While adopting RGW daemons to cephadm by running the "cephadm-adopt" playbook in the RHCS 5 upgrade process:
  - The first ansible PLAY executing in the playbook is "[redeploy rgw daemons]"
  - In this play, new RGW daemons will be created in a TASK called "[update the placement of radosgw hosts]" 
  - After this the next ansible PLAY is "[stop and remove legacy ceph rgw daemons]"
  - In this PLAY the legacy RGW daemon will be removed by the following TASKs in the playbook:

    TASK [stop and disable ceph-radosgw systemd service] ******************************************************   1st Task
    TASK [stop and disable ceph-radosgw systemd target] *******************************************************   2nd Task
    TASK [reset failed ceph-radosgw systemd unit] *************************************************************   3rd Task
    TASK [remove ceph-radosgw systemd files] ******************************************************************   4th Task
    TASK [remove legacy ceph radosgw data] ********************************************************************   5th Task
    TASK [remove legacy ceph radosgw directory] ***************************************************************   6th Task

  - This removal procedure must be executed for the adoption of RGW daemons to cephadm as the PORTs should be free for the deployment of new RGW daemons otherwise the deployment of new RGW daemons will be failed with the error that the PORT is already occupied.
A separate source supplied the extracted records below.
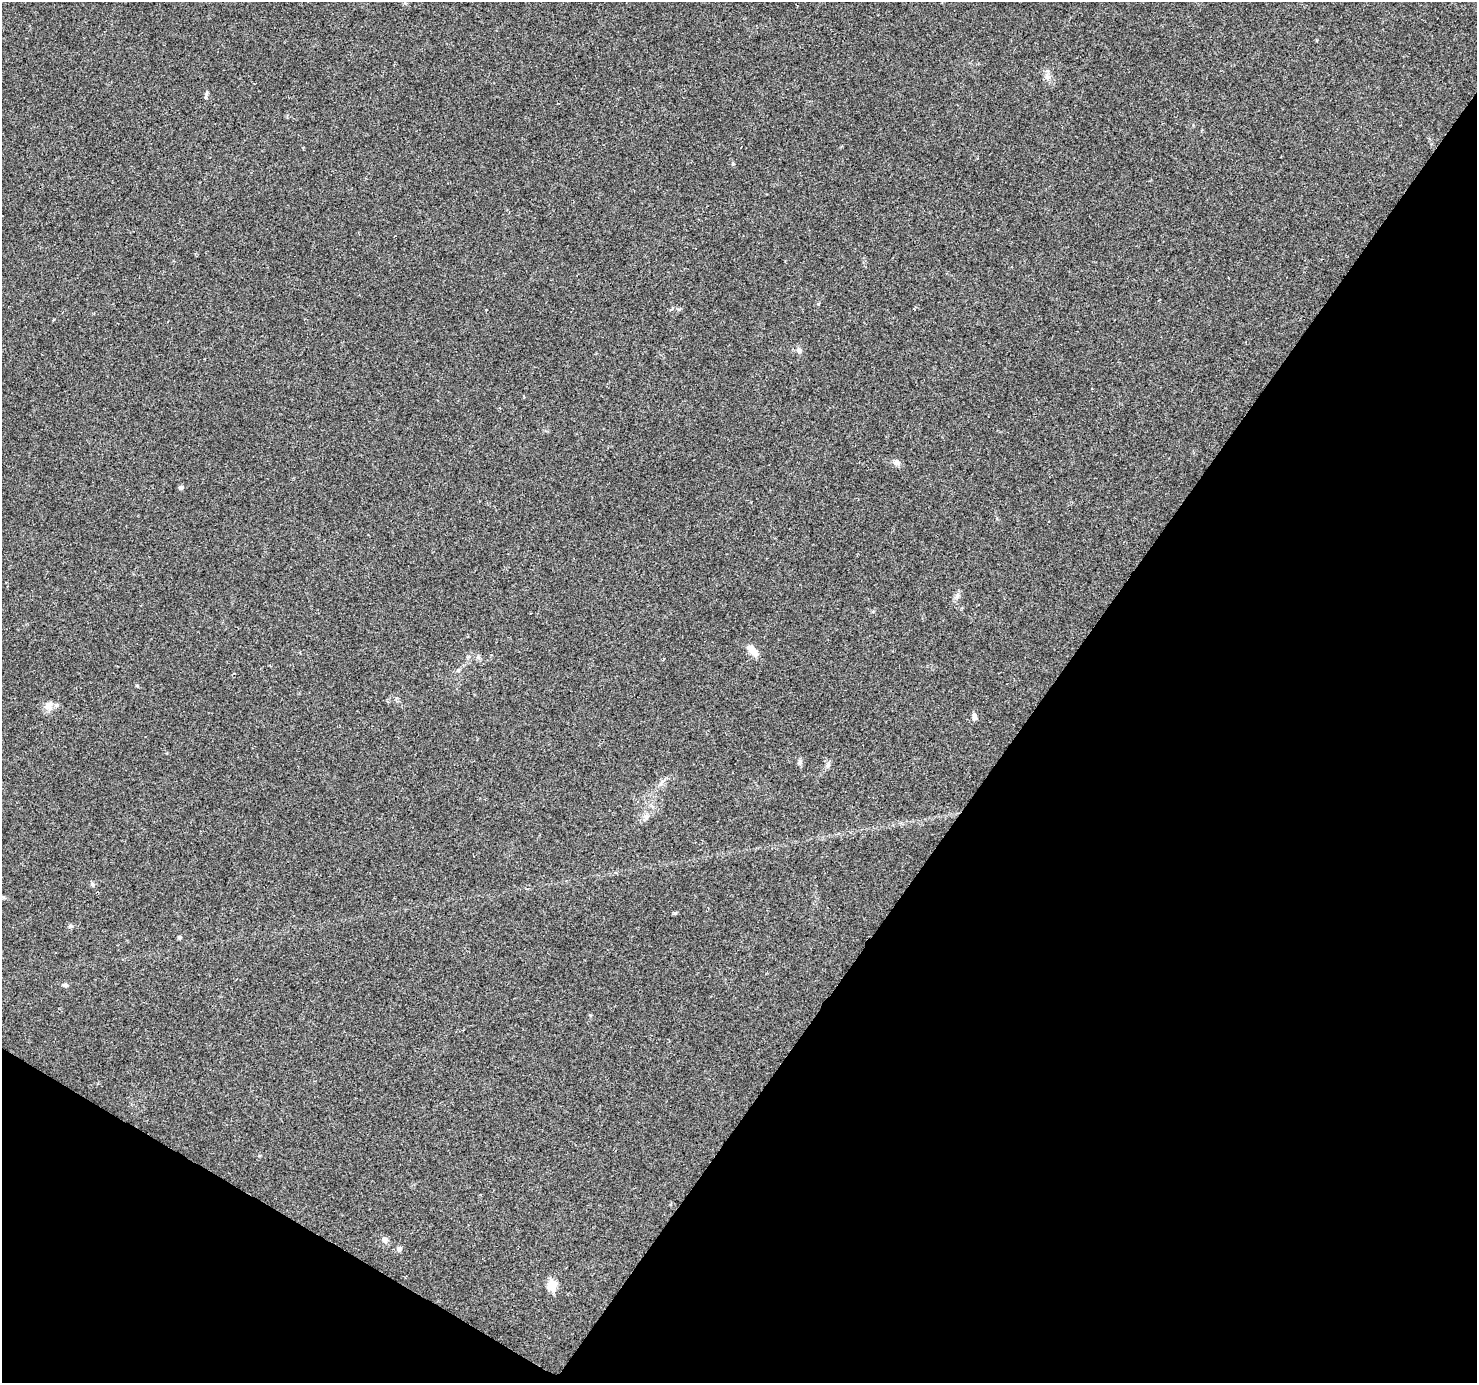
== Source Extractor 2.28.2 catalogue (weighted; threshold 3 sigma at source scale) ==
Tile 15 of 4 x 4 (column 3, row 4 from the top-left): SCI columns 2957-4431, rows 256-1636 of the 5905 x 5969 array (HDU 1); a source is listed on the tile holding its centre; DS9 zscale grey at full resolution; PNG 1479 x 1385 px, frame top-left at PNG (2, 2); no overlay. Shown black and unused: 34% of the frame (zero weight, under 2 of 3 exposures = <1% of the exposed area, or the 3 px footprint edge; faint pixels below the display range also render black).
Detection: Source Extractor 2.28.2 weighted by HDU 2 'WHT'; one run over the whole footprint, this tile lists its part. Background 0.047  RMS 0.0058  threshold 0.0262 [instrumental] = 3 sigma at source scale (4.5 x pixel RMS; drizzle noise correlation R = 1.50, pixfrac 1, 0.0396/0.0396 arcsec/px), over >= 5 px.
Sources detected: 21; all 21 listed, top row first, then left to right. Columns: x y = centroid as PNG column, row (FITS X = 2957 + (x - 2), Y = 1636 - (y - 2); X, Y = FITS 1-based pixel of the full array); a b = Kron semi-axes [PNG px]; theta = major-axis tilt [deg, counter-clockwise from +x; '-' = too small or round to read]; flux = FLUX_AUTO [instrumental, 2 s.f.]
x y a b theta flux
1048 77 8 6 43 1.9
799 350 7 7 - 2.1
896 462 10 8 -26 2.3
181 487 6 5 - 1.4
957 596 7 6 - 1.6
752 650 16 8 -51 6
478 657 6 5 - 1.1
48 705 14 8 52 3.9
974 717 10 6 -90 2.3
799 762 9 4 -82 1.2
828 765 8 6 70 1.6
661 783 11 3 61 1.5
647 817 8 5 46 1.6
93 884 6 5 - 1
3 897 7 4 -44 0.92
70 926 6 5 - 1.2
179 937 4 4 - 1.1
65 985 8 5 -16 1.1
384 1239 8 7 - 2.5
399 1249 6 6 - 1.8
552 1285 6 5 - 30
Unlisted compact peaks at least as high as the median listed source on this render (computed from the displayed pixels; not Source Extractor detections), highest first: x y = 675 913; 206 94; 733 164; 818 304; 679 309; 590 1015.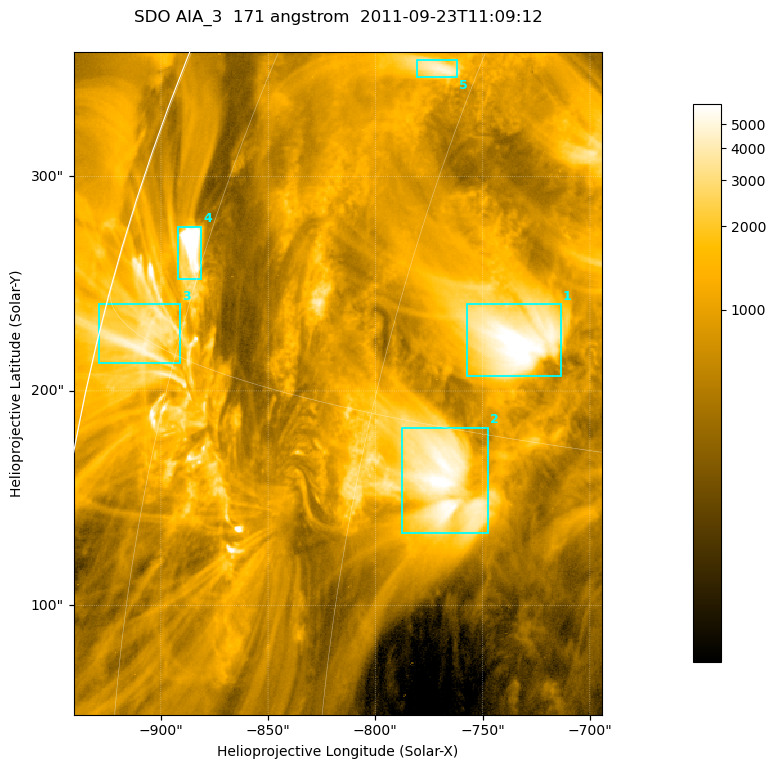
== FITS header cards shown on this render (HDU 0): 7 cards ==
TELESCOP= 'SDO     '           /
INSTRUME= 'AIA_3   '           /
WAVELNTH=                  171 /
WAVEUNIT= 'angstrom'           /
DATE-OBS= '2011-09-23T11:09:12.34' /
CTYPE1  = 'HPLN-TAN'           /
CTYPE2  = 'HPLT-TAN'           /

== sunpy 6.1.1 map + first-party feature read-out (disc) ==
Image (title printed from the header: SDO AIA_3  171 angstrom  2011-09-23T11:09:12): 411 x 515 px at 0.599 arcsec/px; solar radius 956 arcsec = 1595 px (partial field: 2.5% of the solar disc is inside the frame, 94% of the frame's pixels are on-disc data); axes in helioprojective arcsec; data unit not stated in the header (colour bar unlabelled)
Pointing: header CRPIX1/2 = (2051.64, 2049.57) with CRVAL1/2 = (0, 0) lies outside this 411 x 515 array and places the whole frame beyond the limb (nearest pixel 1.41 R_sun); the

  - But it is also important to check that the new RGW daemons are deployed and managed by cephadm before removing the legacy daemons completely (In 4/5/6th Tasks).
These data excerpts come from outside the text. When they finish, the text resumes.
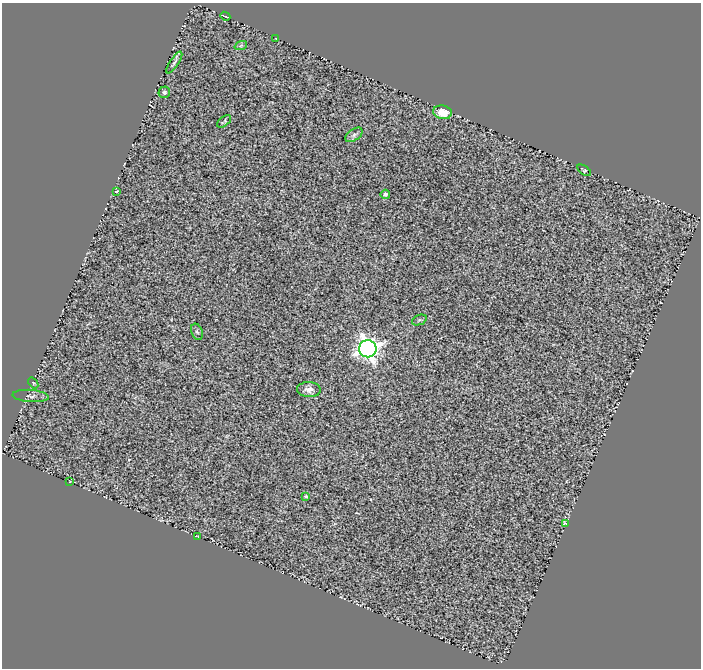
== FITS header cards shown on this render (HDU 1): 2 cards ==
NAXIS1  =                  699
NAXIS2  =                  666

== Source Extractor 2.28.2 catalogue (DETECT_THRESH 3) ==
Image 699 x 666 px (HDU 1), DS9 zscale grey, 1 PNG px = 1 image px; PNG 703 x 670 px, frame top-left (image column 1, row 666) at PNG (2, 3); each listed source drawn as its Kron ellipse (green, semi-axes under 4 px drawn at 4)
Background 0.694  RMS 0.29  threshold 0.867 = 3 sigma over >= 5 px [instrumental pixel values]
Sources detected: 21; all 21 listed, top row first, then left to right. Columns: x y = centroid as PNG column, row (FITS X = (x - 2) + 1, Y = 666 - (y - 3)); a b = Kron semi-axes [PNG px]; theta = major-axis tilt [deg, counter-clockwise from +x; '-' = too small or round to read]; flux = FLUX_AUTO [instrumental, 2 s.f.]
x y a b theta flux
225 16 5 2 - 17
276 38 4 2 - 12
241 45 6 4 20 28
174 63 13 3 56 48
164 92 6 5 - 47
442 112 9 7 -10 350
224 121 8 4 39 30
354 135 9 5 36 50
584 170 7 4 -35 25
116 191 3 2 - 16
385 194 4 4 - 72
419 320 8 5 24 32
197 332 8 5 -69 43
368 349 9 8 - 14000
33 383 6 3 -53 19
309 390 12 7 -2 120
31 396 18 6 -4 88
70 481 4 2 - 13
306 496 4 4 - 32
566 524 3 2 - 160
198 536 3 2 - 15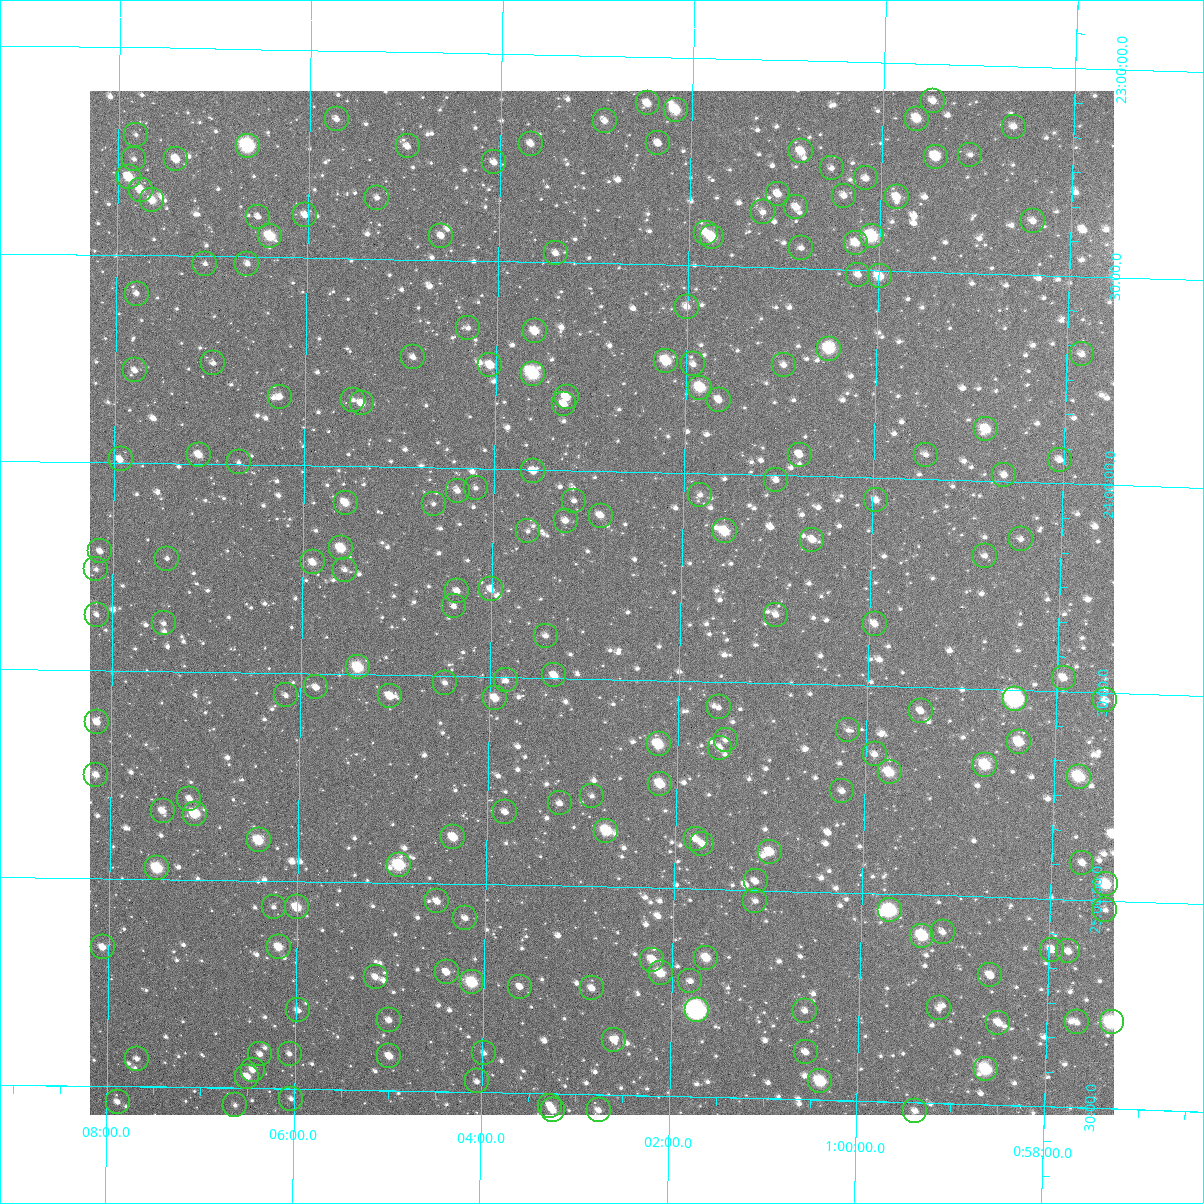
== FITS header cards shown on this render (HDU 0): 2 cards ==
NAXIS1  =                 1024
NAXIS2  =                 1024

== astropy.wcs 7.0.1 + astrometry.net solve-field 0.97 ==
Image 1024 x 1024 px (HDU 0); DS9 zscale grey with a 90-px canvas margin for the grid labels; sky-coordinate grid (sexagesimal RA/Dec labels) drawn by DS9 from the SOLVED WCS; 196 Tycho-2 reference stars matched to detected sources circled (green)
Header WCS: RA---TAN-SIP/DEC--TAN-SIP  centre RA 01:02:50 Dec +24:19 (15.71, +24.32 deg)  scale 8.66 arcsec/px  FOV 147.9' x 147.9'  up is +179 deg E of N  parity flipped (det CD > 0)
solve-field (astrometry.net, Tycho-2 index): VERIFIED the header's WCS against the Tycho-2 star catalogue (verified at 6 index scales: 12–196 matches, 0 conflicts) and refined it, rather than solving blind
Solved WCS: RA---TAN-SIP/DEC--TAN-SIP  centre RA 01:02:50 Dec +24:19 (15.71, +24.32 deg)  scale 8.67 arcsec/px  FOV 147.9' x 147.9'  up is +179 deg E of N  parity flipped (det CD > 0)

  - In a scenario, where the new RGW daemons didn't deploy or were not managed by cephadm due to any reasons; and in the next steps (In 4/5/6th Tasks) the legacy RGW daemons will be removed completely then there is a chance for an impact in production as there no RGW daemons (either legacy or new) aren't deployed in the cluster.

  - Considering the fact that the legacy daemon should be removed to release the PORT number for the new RGW daemon I would suggest adding a step/task to check whether the new RGW daemons are deployed or not before removing the legacy RGW daemons completely.

  - My suggestion is to stop&disable the systemd service/target first (In 1st/2nd Task), this can free the PORTs for newly creating RGW daemons; After this TASKs add a step/task to check whether the new RGW daemons are deployed and managed by cephadm(New steps to check the RGWs are up and running). Once got the confirmation then can proceed with the remaining removal TASK of the legacy daemon.



Version-Release number of selected component (if applicable):

- Red Hat Ceph Storage 5.2
- ceph-ansible-6.0.27.9-1.el8cp.noarch
- cephadm-16.2.8-85.el8cp.noarch

How reproducible:
- Not applicable

Comment 9 Scott Ostapovicz 2023-02-06 17:17:39 UTC

 Missed the 5.3 z1 window.  Moving to 6.1.  Please advise if this is a problem.

Comment 10 Scott Ostapovicz 2023-06-14 16:02:01 UTC

Missed the 5.3 z4 deadline.  Moving from z4 to z5.